[Stored items from a collection]

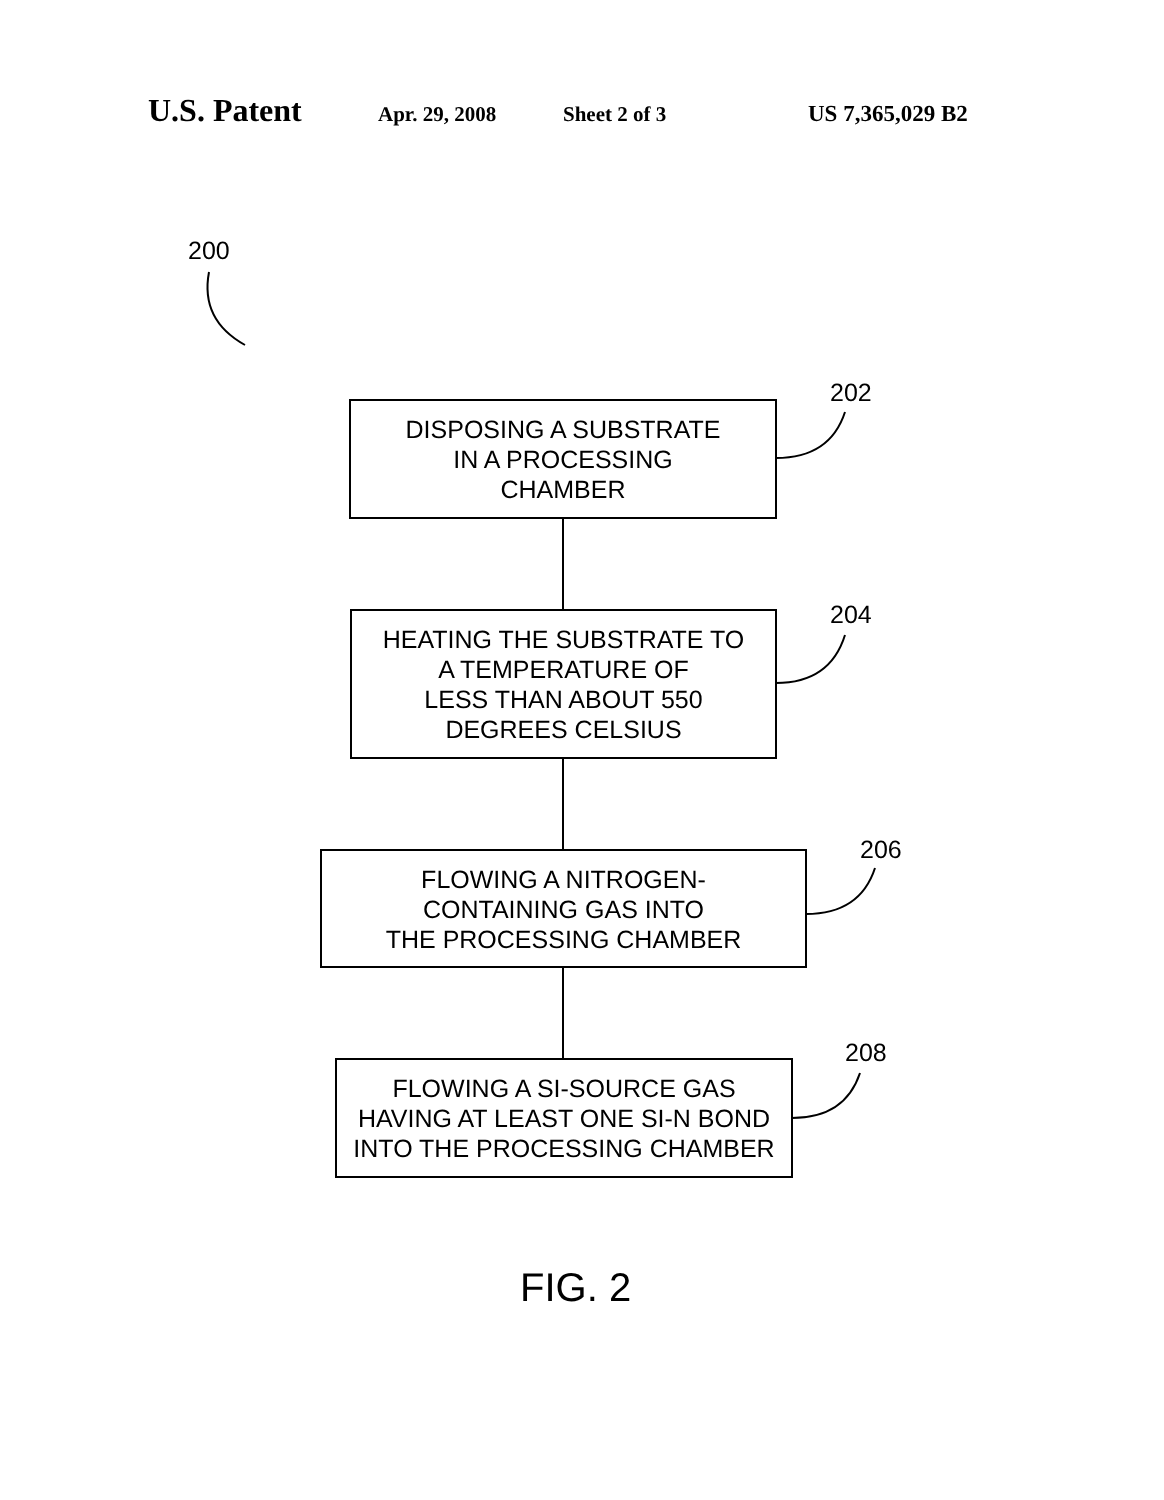U.S. Patent Apr. 29, 2008 Sheet 2 of 3 US 7,365,029 B2
200
202
DISPOSING A SUBSTRATE
IN A PROCESSING
CHAMBER
204
HEATING THE SUBSTRATE TO
A TEMPERATURE OF
LESS THAN ABOUT 550
DEGREES CELSIUS
206
FLOWING A NITROGEN-
CONTAINING GAS INTO
THE PROCESSING CHAMBER
208
FLOWING A SI-SOURCE GAS
HAVING AT LEAST ONE SI-N BOND
INTO THE PROCESSING CHAMBER
FIG. 2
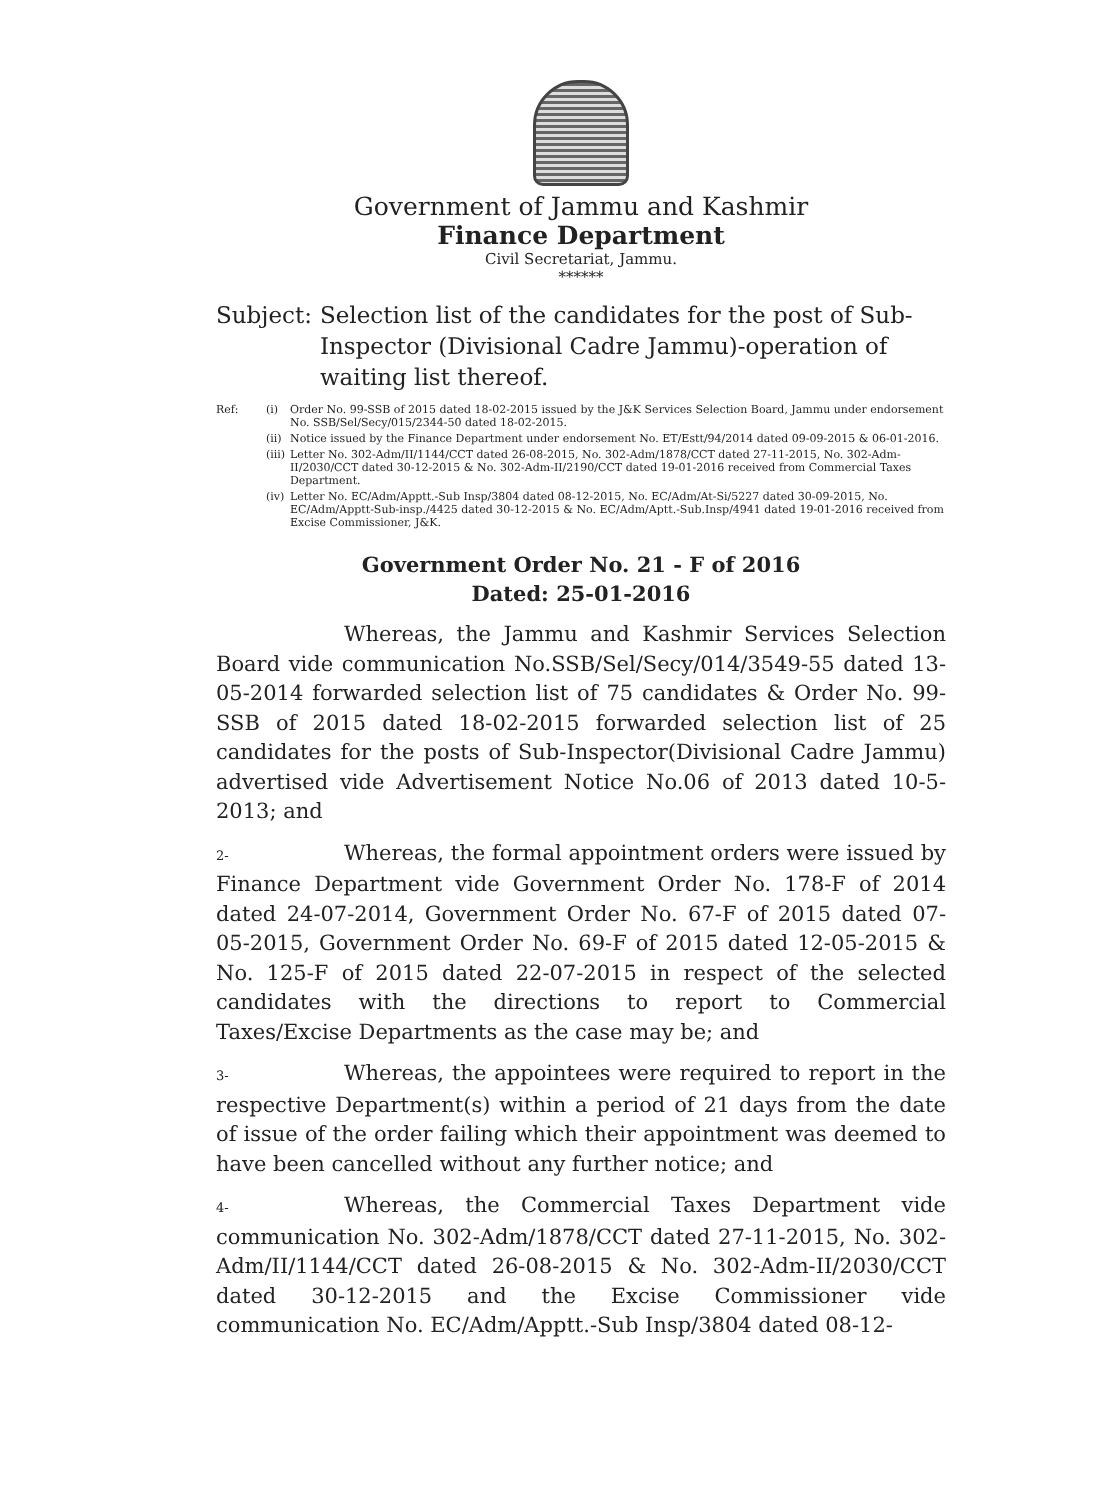Government of Jammu and Kashmir
Finance Department
Civil Secretariat, Jammu.
******
Subject: Selection list of the candidates for the post of Sub-Inspector (Divisional Cadre Jammu)-operation of waiting list thereof.
Ref: (i) Order No. 99-SSB of 2015 dated 18-02-2015 issued by the J&K Services Selection Board, Jammu under endorsement No. SSB/Sel/Secy/015/2344-50 dated 18-02-2015.
(ii) Notice issued by the Finance Department under endorsement No. ET/Estt/94/2014 dated 09-09-2015 & 06-01-2016.
(iii) Letter No. 302-Adm/II/1144/CCT dated 26-08-2015, No. 302-Adm/1878/CCT dated 27-11-2015, No. 302-Adm-II/2030/CCT dated 30-12-2015 & No. 302-Adm-II/2190/CCT dated 19-01-2016 received from Commercial Taxes Department.
(iv) Letter No. EC/Adm/Apptt.-Sub Insp/3804 dated 08-12-2015, No. EC/Adm/At-Si/5227 dated 30-09-2015, No. EC/Adm/Apptt-Sub-insp./4425 dated 30-12-2015 & No. EC/Adm/Aptt.-Sub.Insp/4941 dated 19-01-2016 received from Excise Commissioner, J&K.
Government Order No. 21 - F of 2016
Dated: 25-01-2016
Whereas, the Jammu and Kashmir Services Selection Board vide communication No.SSB/Sel/Secy/014/3549-55 dated 13-05-2014 forwarded selection list of 75 candidates & Order No. 99-SSB of 2015 dated 18-02-2015 forwarded selection list of 25 candidates for the posts of Sub-Inspector(Divisional Cadre Jammu) advertised vide Advertisement Notice No.06 of 2013 dated 10-5-2013; and
2- Whereas, the formal appointment orders were issued by Finance Department vide Government Order No. 178-F of 2014 dated 24-07-2014, Government Order No. 67-F of 2015 dated 07-05-2015, Government Order No. 69-F of 2015 dated 12-05-2015 & No. 125-F of 2015 dated 22-07-2015 in respect of the selected candidates with the directions to report to Commercial Taxes/Excise Departments as the case may be; and
3- Whereas, the appointees were required to report in the respective Department(s) within a period of 21 days from the date of issue of the order failing which their appointment was deemed to have been cancelled without any further notice; and
4- Whereas, the Commercial Taxes Department vide communication No. 302-Adm/1878/CCT dated 27-11-2015, No. 302-Adm/II/1144/CCT dated 26-08-2015 & No. 302-Adm-II/2030/CCT dated 30-12-2015 and the Excise Commissioner vide communication No. EC/Adm/Apptt.-Sub Insp/3804 dated 08-12-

Work item:
Give the lines from the one containing "3- Whereas, the" through the end of the entries again, exactly as written and with no other lines.

Response to the task:
3- Whereas, the appointees were required to report in the respective Department(s) within a period of 21 days from the date of issue of the order failing which their appointment was deemed to have been cancelled without any further notice; and
4- Whereas, the Commercial Taxes Department vide communication No. 302-Adm/1878/CCT dated 27-11-2015, No. 302-Adm/II/1144/CCT dated 26-08-2015 & No. 302-Adm-II/2030/CCT dated 30-12-2015 and the Excise Commissioner vide communication No. EC/Adm/Apptt.-Sub Insp/3804 dated 08-12-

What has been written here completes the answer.